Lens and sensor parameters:
━━━━━━

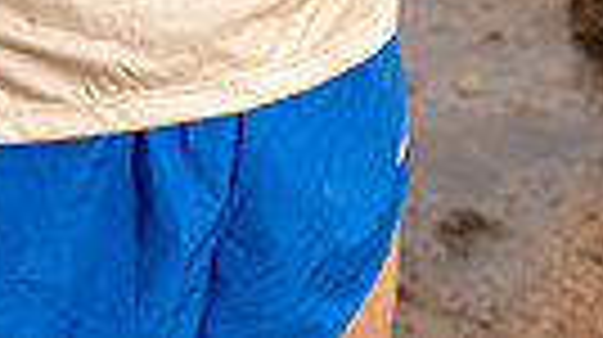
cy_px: -671
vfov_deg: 4.7
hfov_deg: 8.7
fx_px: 3945
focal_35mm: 247
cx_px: 176
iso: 160
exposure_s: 1/250
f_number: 5
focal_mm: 70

━━━━━━

— Problem description —
Output exactly the lines from the one containing "hfov_deg: 8.7" through the last line of the records, both included. Output nothing else.

— Answer —
hfov_deg: 8.7
fx_px: 3945
focal_35mm: 247
cx_px: 176
iso: 160
exposure_s: 1/250
f_number: 5
focal_mm: 70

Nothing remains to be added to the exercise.